#### [課題文]
------

昨年、訪日外国人観光客は過去最高を記録。観光業における人材不足は、国内人口の減少も相まって喫緊の課題となっている。そうした問題を打開すべく、2027年4月に「バンタン外語&ホテル観光学院」が開校される。ワーキング・ホリデーをカリキュラム化した新しい学校だ。2月某日、都内で記者発表が行われた。
海外に飛び出したい若者の背中を押す、働きながら学ぶ
年々増加するインバウンド需要の反面、近い将来に国内観光産業において211万人(2035年の予測)の人材が不足するという算出がある(出典:WTTCレポート「Future of the Travel & Tourism Workforce」)。
観光業に携わるうえで欠かせない語学力やコミュニケーション力といったスキルを得る近道は、なんといっても海外留学だろう。しかし、昨今の円安や物価高でなかなか留学に踏み出せない若者は多い。実際に日本の大学生、専門学校生の長期海外留学数は2004年をピークに減少している。留学しない理由の多くが「経済的な余裕がない」だ。
大学4年間の在学中に半年から1年の留学をした場合。学費の総額はおよそ600万円後半から700万円前半ほど。かわいい子には旅をさせたい親心があっても、現実には簡単に送り出せる金額ではない。
海外留学が減少する一方で、ワーキング・ホリデーの利用者数は増加傾向にある。ワーキング・ホリデーは、18歳以上30歳以下を対象にした海外で働きながら滞在できる制度。海外に基本1年間の長期滞在ができ、現地で働いて資金を補うことができる就労を認めるもので、現在日本は31か国・地域との間で制度を導入している。
このワーキング・ホリデー制度を学校カリキュラムに取り込んだのが、来年開校する「バンタン外語&ホテル観光学院」。学校を休学することなく、しかも実務的な就労をしながら金銭を稼ぐことができる、いわゆるワークスタディーだ。
学校×海外サポート事業×ホテル業で実現する新たな道筋
バンタン外語&ホテル観光学院のワーキング・ホリデーを活用したカリキュラム。3年制の専門部を例に挙げると1年次は通常授業、2年次はワーキング・ホリデー、3年次は通常授業といった具合で留学を中心に据えつつ、国内のホテルでのインターンといったより実践に近い学びの場が準備されているという。

------

#### [課題項目 A]
課題文から、「観光業に携わるうえで欠かせな」で始まり「の場が準備されているという。」まで続く部分を書き写してください。
#### [課題項目 B]
課題文によると、「バンタン外語&ホテル観光学院」が開校されるのはなぜですか。1〜3文で説明してください。
この後の行は、課題文とは別の資料です。

------

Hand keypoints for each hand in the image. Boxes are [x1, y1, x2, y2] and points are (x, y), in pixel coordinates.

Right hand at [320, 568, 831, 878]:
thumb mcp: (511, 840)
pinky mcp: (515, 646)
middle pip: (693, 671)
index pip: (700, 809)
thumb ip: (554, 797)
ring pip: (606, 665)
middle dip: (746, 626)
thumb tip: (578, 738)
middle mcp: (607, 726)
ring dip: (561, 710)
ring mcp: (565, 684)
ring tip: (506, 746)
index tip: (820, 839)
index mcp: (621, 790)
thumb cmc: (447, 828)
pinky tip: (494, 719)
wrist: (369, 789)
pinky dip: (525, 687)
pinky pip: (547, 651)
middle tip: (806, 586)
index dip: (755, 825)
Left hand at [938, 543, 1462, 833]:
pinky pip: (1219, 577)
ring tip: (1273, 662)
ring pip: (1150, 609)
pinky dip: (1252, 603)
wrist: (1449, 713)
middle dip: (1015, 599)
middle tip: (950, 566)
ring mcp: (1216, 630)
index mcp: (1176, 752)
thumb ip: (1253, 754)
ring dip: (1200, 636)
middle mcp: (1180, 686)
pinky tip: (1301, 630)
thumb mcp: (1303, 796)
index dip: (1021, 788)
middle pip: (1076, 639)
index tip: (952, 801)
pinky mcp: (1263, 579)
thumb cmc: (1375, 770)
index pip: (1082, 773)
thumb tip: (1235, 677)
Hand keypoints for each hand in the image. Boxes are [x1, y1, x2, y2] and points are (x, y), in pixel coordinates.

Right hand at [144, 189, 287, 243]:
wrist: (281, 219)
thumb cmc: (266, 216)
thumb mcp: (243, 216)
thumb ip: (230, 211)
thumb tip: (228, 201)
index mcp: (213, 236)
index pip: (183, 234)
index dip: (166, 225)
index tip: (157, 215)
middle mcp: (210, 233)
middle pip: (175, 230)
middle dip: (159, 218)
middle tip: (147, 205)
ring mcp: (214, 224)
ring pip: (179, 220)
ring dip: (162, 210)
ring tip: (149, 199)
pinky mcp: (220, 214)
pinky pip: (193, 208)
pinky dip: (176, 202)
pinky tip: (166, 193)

------

#### [期待される出力 A]
観光業に携わるうえで欠かせない語学力やコミュニケーション力といったスキルを得る近道は、なんといっても海外留学だろう。しかし、昨今の円安や物価高でなかなか留学に踏み出せない若者は多い。実際に日本の大学生、専門学校生の長期海外留学数は2004年をピークに減少している。留学しない理由の多くが「経済的な余裕がない」だ。
大学4年間の在学中に半年から1年の留学をした場合。学費の総額はおよそ600万円後半から700万円前半ほど。かわいい子には旅をさせたい親心があっても、現実には簡単に送り出せる金額ではない。
海外留学が減少する一方で、ワーキング・ホリデーの利用者数は増加傾向にある。ワーキング・ホリデーは、18歳以上30歳以下を対象にした海外で働きながら滞在できる制度。海外に基本1年間の長期滞在ができ、現地で働いて資金を補うことができる就労を認めるもので、現在日本は31か国・地域との間で制度を導入している。
このワーキング・ホリデー制度を学校カリキュラムに取り込んだのが、来年開校する「バンタン外語&ホテル観光学院」。学校を休学することなく、しかも実務的な就労をしながら金銭を稼ぐことができる、いわゆるワークスタディーだ。
学校×海外サポート事業×ホテル業で実現する新たな道筋
バンタン外語&ホテル観光学院のワーキング・ホリデーを活用したカリキュラム。3年制の専門部を例に挙げると1年次は通常授業、2年次はワーキング・ホリデー、3年次は通常授業といった具合で留学を中心に据えつつ、国内のホテルでのインターンといったより実践に近い学びの場が準備されているという。

#### [期待される出力 B]
観光業における人材不足が、国内人口の減少も相まって喫緊の課題となっているためです。その問題を打開するために開校されます。